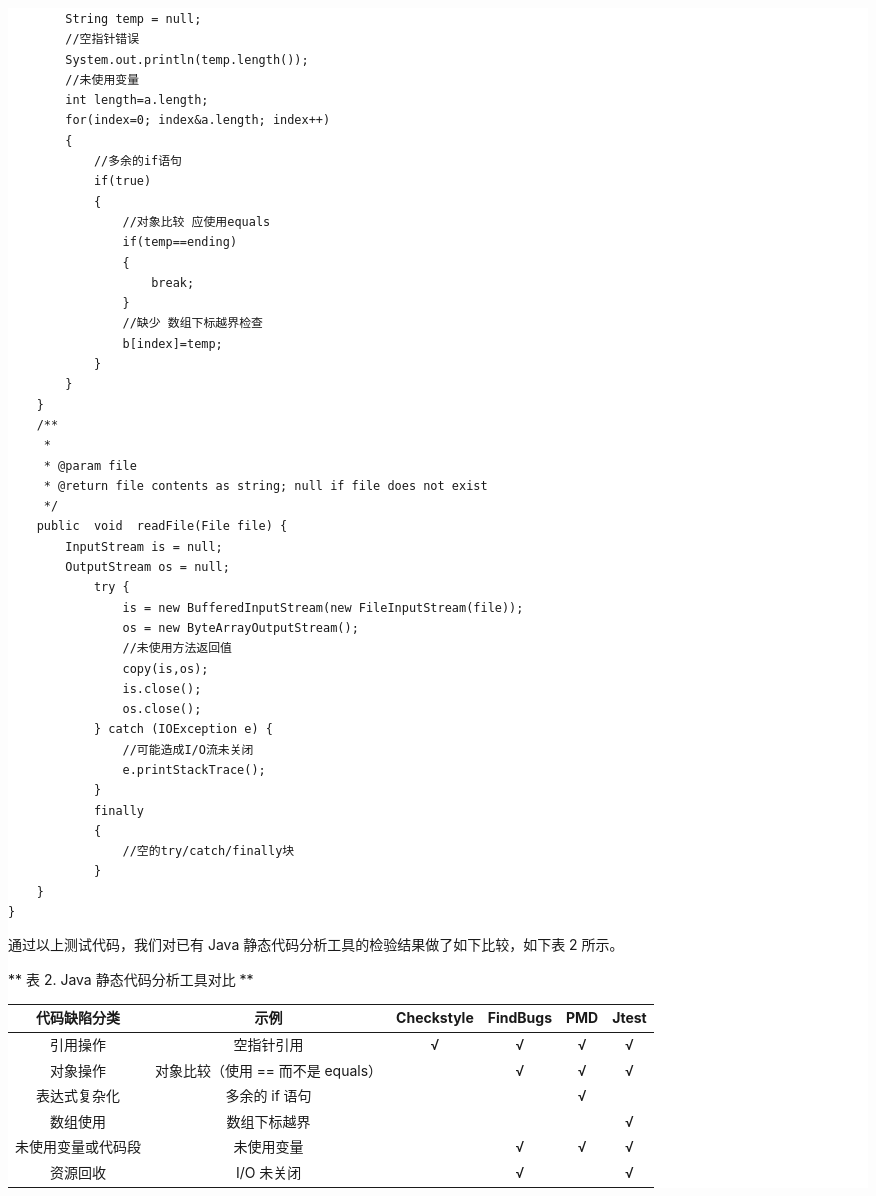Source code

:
 ```
		String temp = null;
		//空指针错误
		System.out.println(temp.length());
		//未使用变量
		int length=a.length;
		for(index=0; index&a.length; index++)
		{
			//多余的if语句
			if(true)
			{
				//对象比较 应使用equals
				if(temp==ending)
				{
					break;
				}
				//缺少 数组下标越界检查
				b[index]=temp;
			}
		}
	}
	/**
	 * 
	 * @param file
	 * @return file contents as string; null if file does not exist
	 */
	public  void  readFile(File file) {
		InputStream is = null;
		OutputStream os = null;
			try {
				is = new BufferedInputStream(new FileInputStream(file));
				os = new ByteArrayOutputStream();
				//未使用方法返回值
				copy(is,os);
				is.close();
				os.close();
			} catch (IOException e) {
				//可能造成I/O流未关闭
				e.printStackTrace();
			} 
			finally
			{
				//空的try/catch/finally块
			}
	}
}
```

通过以上测试代码，我们对已有 Java 静态代码分析工具的检验结果做了如下比较，如下表 2 所示。 

** 表 2. Java 静态代码分析工具对比 **

|代码缺陷分类|示例	|Checkstyle|FindBugs|PMD|Jtest|
|:--:|:--:|:--:|:--:|:--:|:--:|
|引用操作	|空指针引用|√|√|√|√|
|对象操作|对象比较（使用 == 而不是 equals）||√|	√|√|
|表达式复杂化|多余的 if 语句|||√||
|数组使用|数组下标越界||||√|
|未使用变量或代码段|未使用变量||√|√|√|
|资源回收	|I/O 未关闭||√||√|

━━━━━━━━━━

:: Your goal ::
In the records, find every line that has the string "catch" and copy it.

:: Response to this exercise ::
			} catch (IOException e) {
				//空的try/catch/finally块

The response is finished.